Modeney Priory
- Interactive map of Modeney Priory

Monastery information
- Other names: Modney Priory Modeny Priory
- Order: Benedictine
- Established: Before 1291
- Disestablished: c. 1536

Site
- Location: Hilgay, Norfolk, England
- Grid reference: TL6071096210
- Public access: private

= Modeney Priory =

Benedictine priory in Norfolk

Modeney Priory—also spelled Modney and Modeny—was a Benedictine priory in the civil parish of Hilgay, Norfolk, England. Located less than a mile east of the River Great Ouse, Modeney Priory was a cell of Ramsey Abbey. Modeney Priory was founded before 1291 and dissolved c. 1536. Its former location is now occupied by Modney Hall farmhouse. According to field research undertaken by Historic England in 1976: "There are no surface structural remains of the priory. Modney Hall has an 18th/19th century brick cased exterior, but according to a former owner parts of the interior date to the 15th [century]."

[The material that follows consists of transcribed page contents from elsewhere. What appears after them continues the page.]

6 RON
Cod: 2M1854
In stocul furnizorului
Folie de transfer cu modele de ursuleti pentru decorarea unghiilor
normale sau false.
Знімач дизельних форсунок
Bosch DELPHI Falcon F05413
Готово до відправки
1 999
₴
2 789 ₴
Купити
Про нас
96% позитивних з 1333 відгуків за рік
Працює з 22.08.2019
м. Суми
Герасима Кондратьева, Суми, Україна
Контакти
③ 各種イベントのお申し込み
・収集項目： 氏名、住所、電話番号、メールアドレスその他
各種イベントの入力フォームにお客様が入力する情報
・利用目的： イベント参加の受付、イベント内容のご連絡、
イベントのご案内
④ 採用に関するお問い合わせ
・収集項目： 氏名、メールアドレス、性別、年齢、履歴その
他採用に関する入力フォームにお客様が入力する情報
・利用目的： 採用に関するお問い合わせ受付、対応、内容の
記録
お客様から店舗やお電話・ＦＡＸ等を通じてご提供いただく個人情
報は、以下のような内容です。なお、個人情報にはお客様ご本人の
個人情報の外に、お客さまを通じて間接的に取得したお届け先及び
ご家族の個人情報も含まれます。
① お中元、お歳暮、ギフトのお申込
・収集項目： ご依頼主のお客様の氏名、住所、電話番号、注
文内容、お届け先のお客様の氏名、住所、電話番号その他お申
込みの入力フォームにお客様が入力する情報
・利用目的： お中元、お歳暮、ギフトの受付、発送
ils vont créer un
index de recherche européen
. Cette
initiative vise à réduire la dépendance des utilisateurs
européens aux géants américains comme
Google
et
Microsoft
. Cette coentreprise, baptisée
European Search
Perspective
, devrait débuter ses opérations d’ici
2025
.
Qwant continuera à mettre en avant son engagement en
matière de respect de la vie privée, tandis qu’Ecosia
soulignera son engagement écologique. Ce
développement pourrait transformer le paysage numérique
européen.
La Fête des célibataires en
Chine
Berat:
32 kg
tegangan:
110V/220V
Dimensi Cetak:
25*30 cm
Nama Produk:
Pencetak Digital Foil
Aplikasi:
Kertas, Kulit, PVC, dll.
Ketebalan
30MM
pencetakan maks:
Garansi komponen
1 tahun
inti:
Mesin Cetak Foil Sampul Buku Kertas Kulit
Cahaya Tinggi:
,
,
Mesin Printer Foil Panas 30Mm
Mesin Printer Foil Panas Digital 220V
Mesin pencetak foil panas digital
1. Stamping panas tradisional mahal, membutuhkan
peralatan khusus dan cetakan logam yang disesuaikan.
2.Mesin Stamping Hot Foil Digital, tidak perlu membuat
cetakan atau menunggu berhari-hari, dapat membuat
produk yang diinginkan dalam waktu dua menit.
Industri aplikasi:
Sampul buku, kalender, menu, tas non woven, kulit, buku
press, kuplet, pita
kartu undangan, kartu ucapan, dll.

On 18 April 1544, the Priory was granted to Robert Hagan, who licensed it to James Hawe on 4 February 1545. Francis Blomefield in his An Essay Towards a Topographical History of the County of Norfolk (1807) writes the following succession of owners: "from the Hawes, it came to the Willoughbys; and by Catherine, a daughter of Sir Henry Willoughby, to the Purefoys, and to the Greys, and the Astons, as in Southrey, and is now in Sir Robert Burdet."